Чучело этого горностая у меня хранится и сейчас. Горностай стоит на коричневой дощечке тучный и пушистый, выгнув гибкую спину и повернув назад хищную головку с ощеренными иголочками белых зубов. Только глазки у него не зеленые, а желтые, как у совы, потому что для глаз чучела я не нашел ничего, кроме капелек янтаря, раскопанных нашими разведчиками в одном из шурфов.
Поклонитесь колымскому солнцу
Начальник разведочной партии, в которой я начинал работать геологом, был меломаном. Музыку он любил преданно, горячо и бескорыстно.
— Если бы я не родился убежденным разведчиком, я стал бы музыкантом, — говорил Александр Степанович, кашляя и с тревогой поглядывая на белый носовой платок, которым прикрывал рот.
— Вам бы, Александр Степанович, в Ялту, а вы в такую студеную глухомань приехали.
Он брезгливо морщился:
— Чехова туберкулез в Ялте доконал. Всю свою жизнь я отдал Северу. Здесь и схороните меня.

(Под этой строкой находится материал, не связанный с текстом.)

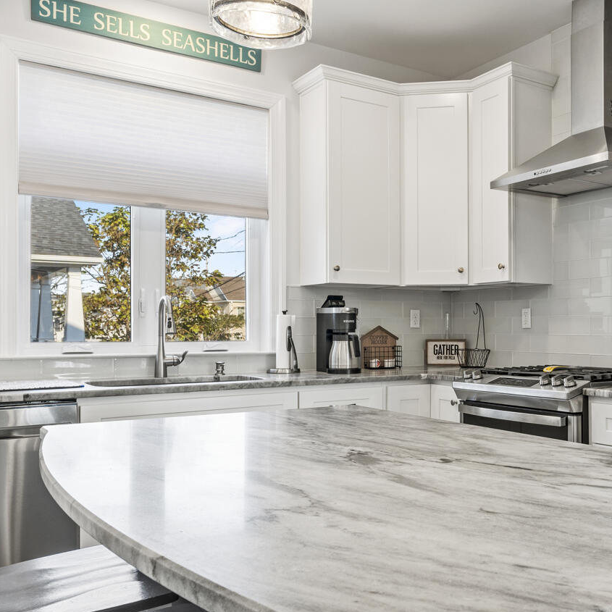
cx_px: 444
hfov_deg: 45.9
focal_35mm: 35
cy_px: 326
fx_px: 700
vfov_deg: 47.2
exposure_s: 1.3
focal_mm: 17
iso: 200
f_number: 8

Александр Степанович нес бремя тяжкого недуга с достоинством сильного человека: понимая свою обреченность, он прятал от нас тягостное смятение на самое дно души. Мы знали его всегда спокойным, уверенным, деятельным. Он приехал в тайгу, оставив университетскую кафедру, чтобы на месте, у золотых россыпей, утвердить или опровергнуть важную гипотезу о происхождении наших полиметаллических месторождений. Подтвердись предположение Александра Степановича — в наших руках оказался бы надежный ключ к хитроумным замкам колымских кладовых.
В те годы мы только-только осваивали Колыму. Чуть в сторону от намечавшейся трассы — и на карте белые пятна с неведомыми ручьями, речушками, горными вершинами.

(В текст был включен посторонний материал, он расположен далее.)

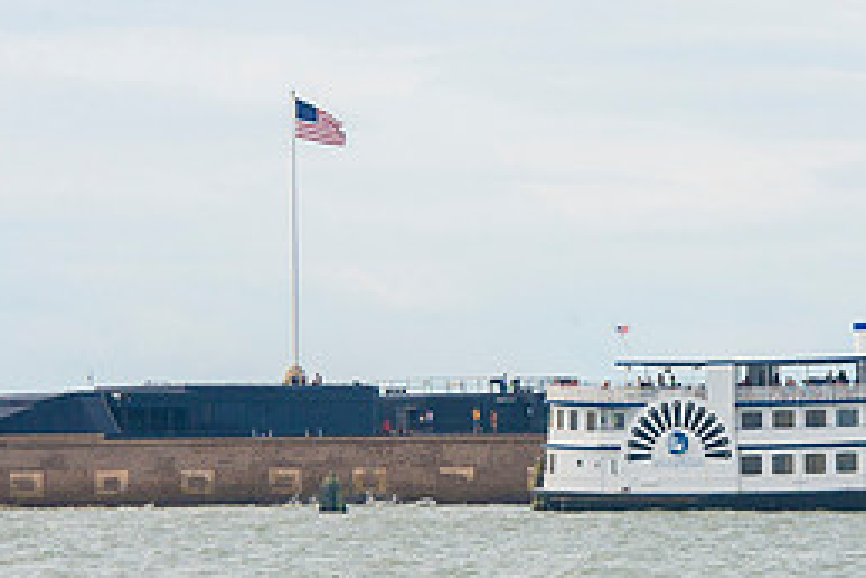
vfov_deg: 4.1
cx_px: 634
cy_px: 408
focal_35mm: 337
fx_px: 8106
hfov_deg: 6.1
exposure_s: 1/2000
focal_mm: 150
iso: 800
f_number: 10
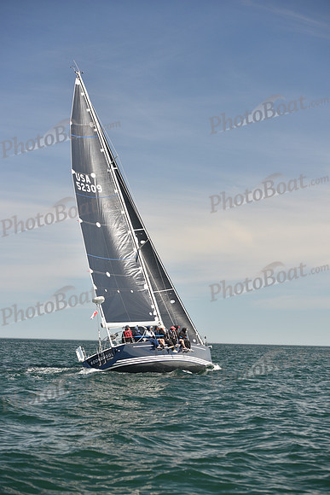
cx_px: 165
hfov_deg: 19.5
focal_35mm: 70
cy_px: 248
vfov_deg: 28.8
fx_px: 962
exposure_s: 1/640
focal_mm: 70
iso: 250
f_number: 5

Любовь Александра Степановича к музыке проявлялась в тайге несколько неожиданным образом. В обширном районе нашей разведки появились речки Кармен, Аида, Русалка. Одна сопка оказалась Князем Игорем, другая — Евгением Онегиным. Ехидная высотка, к вершине которой мы никак не могли подступиться, была названа Чародейкой.